Mis padres se miraron extrañados, observaron cuidadosamente el lugar que indiqué, pero no había nada.

–Lo vez muchacha, eso fue por portarte mal y ser desobediente  –afirmó mi mamá Marlene.

–Ya, ya cálmate. Marlene, tráele un vaso con agua de azúcar para que se tranquilice –le pedía mi papi.

Pasé un buen tiempo sin ir sola al chagüital, tenía miedo de que aquella monja pudiera aparecer de nuevo y llevarme.

–¡Y colorín colorado este cuento ha acabado!  –finalizó.

–Y hasta ahora, tía, ¿la ha vuelto a ver? –preguntaron mis primos.
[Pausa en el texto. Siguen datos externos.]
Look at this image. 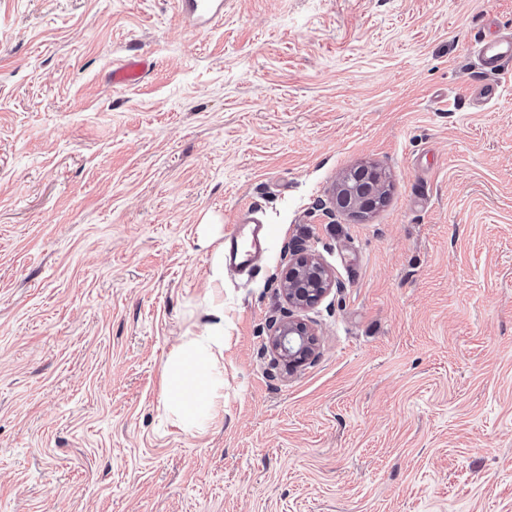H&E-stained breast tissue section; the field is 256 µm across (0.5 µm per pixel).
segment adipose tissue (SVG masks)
I'll return each mask as SVG.
<instances>
[{
    "label": "adipose tissue",
    "mask_w": 512,
    "mask_h": 512,
    "mask_svg": "<svg viewBox=\"0 0 512 512\" xmlns=\"http://www.w3.org/2000/svg\"><path fill=\"white\" fill-rule=\"evenodd\" d=\"M212 315V323L184 340L163 369L164 404L178 409L190 424L223 395V382L214 369L217 354L224 351L223 304H215Z\"/></svg>",
    "instance_id": "ef3b65f1"
}]
</instances>
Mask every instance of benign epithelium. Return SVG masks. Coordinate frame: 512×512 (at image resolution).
<instances>
[{"label":"benign epithelium","mask_w":512,"mask_h":512,"mask_svg":"<svg viewBox=\"0 0 512 512\" xmlns=\"http://www.w3.org/2000/svg\"><path fill=\"white\" fill-rule=\"evenodd\" d=\"M385 182V175L378 169L365 173L358 181L345 175L336 186V202L345 211L363 213L366 201L377 200L383 194ZM336 287L335 277L319 259L302 250L291 255L282 282L290 305L299 310L311 308ZM270 343L288 365L299 366L315 355L316 333L304 320L289 319L278 324Z\"/></svg>","instance_id":"benign-epithelium-1"}]
</instances>
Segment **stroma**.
Listing matches in <instances>:
<instances>
[{
  "label": "stroma",
  "mask_w": 512,
  "mask_h": 512,
  "mask_svg": "<svg viewBox=\"0 0 512 512\" xmlns=\"http://www.w3.org/2000/svg\"><path fill=\"white\" fill-rule=\"evenodd\" d=\"M492 35L512 0H224L202 33L172 0H0V512H512ZM362 167L387 195L354 214L334 190ZM246 209L265 254L212 280ZM296 247L339 286L291 370ZM213 287L224 396L189 431L163 367ZM150 68V62L141 56L134 55L124 60L112 70L113 86H127L139 82ZM316 333L303 319H288L271 334L273 350L289 366H299L315 355Z\"/></svg>",
  "instance_id": "35a3bbf8"
}]
</instances>
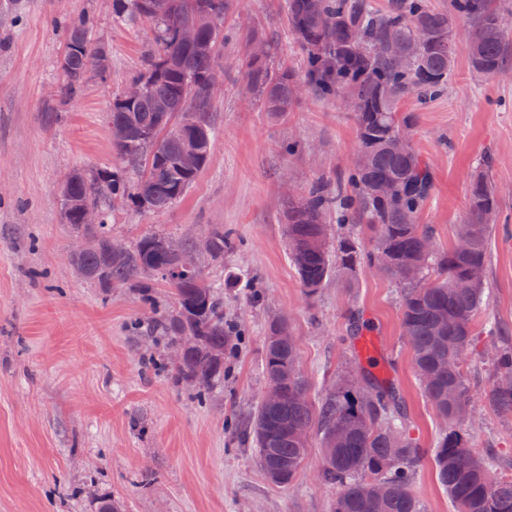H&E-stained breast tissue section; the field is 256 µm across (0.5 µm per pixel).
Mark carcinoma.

–No, ni quiera Dios, pero ya saben que no deben portarse mal, así ella no aparecerá.

De esta forma terminó la historia de mi mami Luisa. Después de escuchar su relato, todos fuimos a jugar un rato a la calle, con los vecinos de nuestro barrio…

[1] Chagüite: en Nicaragua se designa, en sentido general, al árbol de banano, guineo o plátano.

[2] Chagüital: en Nicaragua se designa, en sentido general, a la plantación de bananos, guineos o plátanos.

Blanco, F. (2017), Historias frente al fogón, Quito, Ecuador.